Un rapport s’engage sur la voie d’une réforme de la preuve de l’originalité en propriété littéraire et artistique

03/02/2021

Le rapport remis le 15 décembre dernier au Conseil supérieur de la propriété littéraire et artistique (CSPLA) envisage une refonte de l’article L. 112-2 du Code de la propriété intellectuelle.

La genèse de ce rapport provient du constat que la preuve de l’originalité d’une œuvre devant les juridictions est devenue particulièrement ardue pour le demandeur.

Depuis une quinzaine d’années, la Cour de cassation exige en effet des juridictions de fond que l’originalité soit démontrée individuellement, c’est-à-dire pour chacune des œuvres pour lesquelles la protection est demandée, et non pas de manière globale.

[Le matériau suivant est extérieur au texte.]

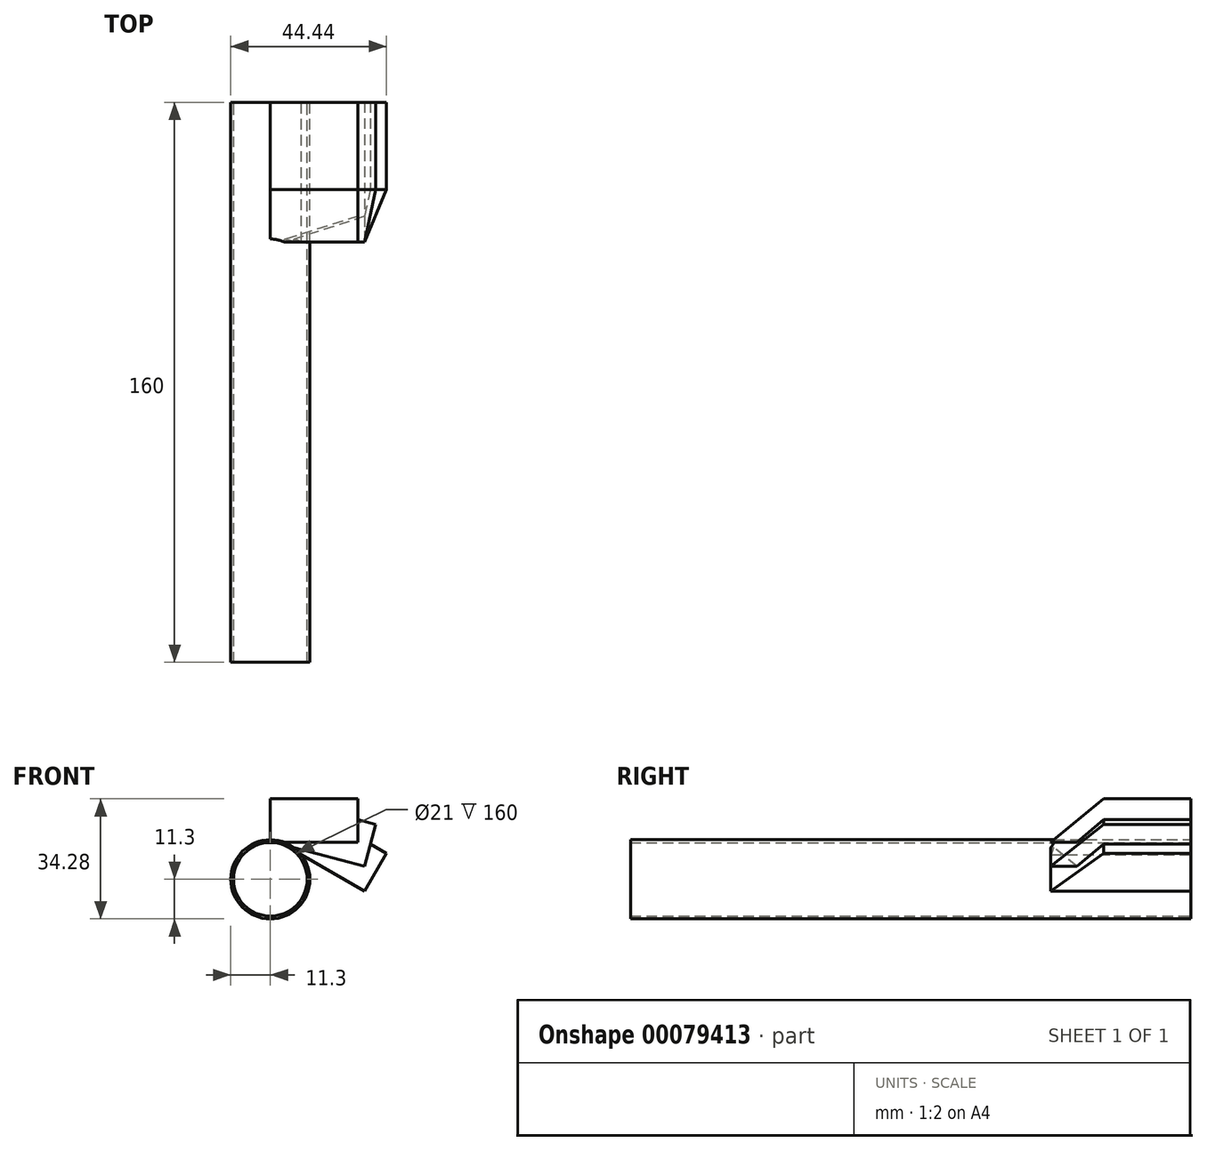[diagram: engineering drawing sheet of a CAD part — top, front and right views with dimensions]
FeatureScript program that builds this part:
annotation { "Feature Type Name" : "Feature", "Feature Type Description" : "" }
export const myFeature = defineFeature(function(context is Context, id is Id, definition is map)
    precondition{}
    {
        {
            var Q0;
            Q0=qCreatedBy(makeId("Front.planeOp"),FACE);
            var sketch = newSketch(context, id + "F0", { "sketchPlane" : qUnion([Q0])});
            skCircle(sketch, "E0", {"center": v(0, 0) * mm, "radius": 10.5 * mm});
            skCircle(sketch, "E1", {"center": v(0, 0) * mm, "radius": 11.3 * mm});
            skSolve(sketch);
        }
        {
            var Q0;
            Q0=makeQuery(id+"F0.imprint","IMPRINT",FACE,{"disambiguationData":[TD([[makeQuery(id+"F0.imprint","IMPRINT",EDGE,{"derivedFrom":sQuery(id+"F0.wireOp",EDGE,"E0")}),-1.0]])]});
            extrude(context, id + "F1", {"entities" : qUnion([Q0]), "depth" : 160 * mm});
        }
        {
            var Q0;
            Q0=qCreatedBy(makeId("Right.planeOp"),FACE);
            var sketch = newSketch(context, id + "F2", { "sketchPlane" : qUnion([Q0])});
            skLineSegment(sketch, "E2", {"start": v(0, 10.54) * mm, "end": v(-40, 10.54) * mm});
            skLineSegment(sketch, "E3", {"start": v(-40, 10.54) * mm, "end": v(-24.98, 22.98) * mm});
            skLineSegment(sketch, "E4", {"start": v(-24.98, 22.98) * mm, "end": v(0, 22.98) * mm});
            skLineSegment(sketch, "E5", {"start": v(0, 22.98) * mm, "end": v(0, 10.54) * mm});
            skSolve(sketch);
        }
        {
            var Q0;
            Q0=makeQuery(id+"F2.imprint","IMPRINT",FACE,{"disambiguationData":[TD([[makeQuery(id+"F2.imprint","IMPRINT",EDGE,{"derivedFrom":sQuery(id+"F2.wireOp",EDGE,"E2")}),-1.0]])]});
            extrude(context, id + "F3", {"entities" : qUnion([Q0]), "operationType" : NewBodyOperationType.ADD, "depth" : 25 * mm});
        }
        {
            var Q0;
            Q0=makeQuery(id+"F1.opExtrude","SWEPT_BODY",BODY,{"disambiguationData":[OSD([sQuery(id+"F0.wireOp",EDGE,"E0"),sQuery(id+"F0.wireOp",EDGE,"E1")])]});
            var Q1;
            Q1=makeQuery(id+"F1.opExtrude","SWEPT_FACE",FACE,{"disambiguationData":[OSD([sQuery(id+"F0.wireOp",EDGE,"E1")])]});
            circularPattern(context, id + "F4", {"operationType" : NewBodyOperationType.ADD, "entities" : qUnion([Q0]), "axis" : qUnion([Q1]), "angle" : 30 * degree, "instanceCount" : 3, "equalSpace" : true});
        }
    });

Le rapport observe comme conséquence de ce durcissement une charge parfois insurmontable pour le demandeur qui doit satisfaire à l’obligation probatoire. Cela est d’autant plus vrai pour ce que le rapport appelle les « contentieux de masse », situation dont bénéficient injustement les contrefacteurs. Les titulaires de droits se détournent ainsi du fondement du droit d’auteur devenu trop contraignant.

Pour ces raisons, le CSPLA s’est saisi de la mission d’explorer « les pistes d’un rééquilibrage », qui permettrait d’éviter une constatation systématique de l’originalité lors d’un litige, tout en permettant de préserver le débat lorsqu’il est pertinent.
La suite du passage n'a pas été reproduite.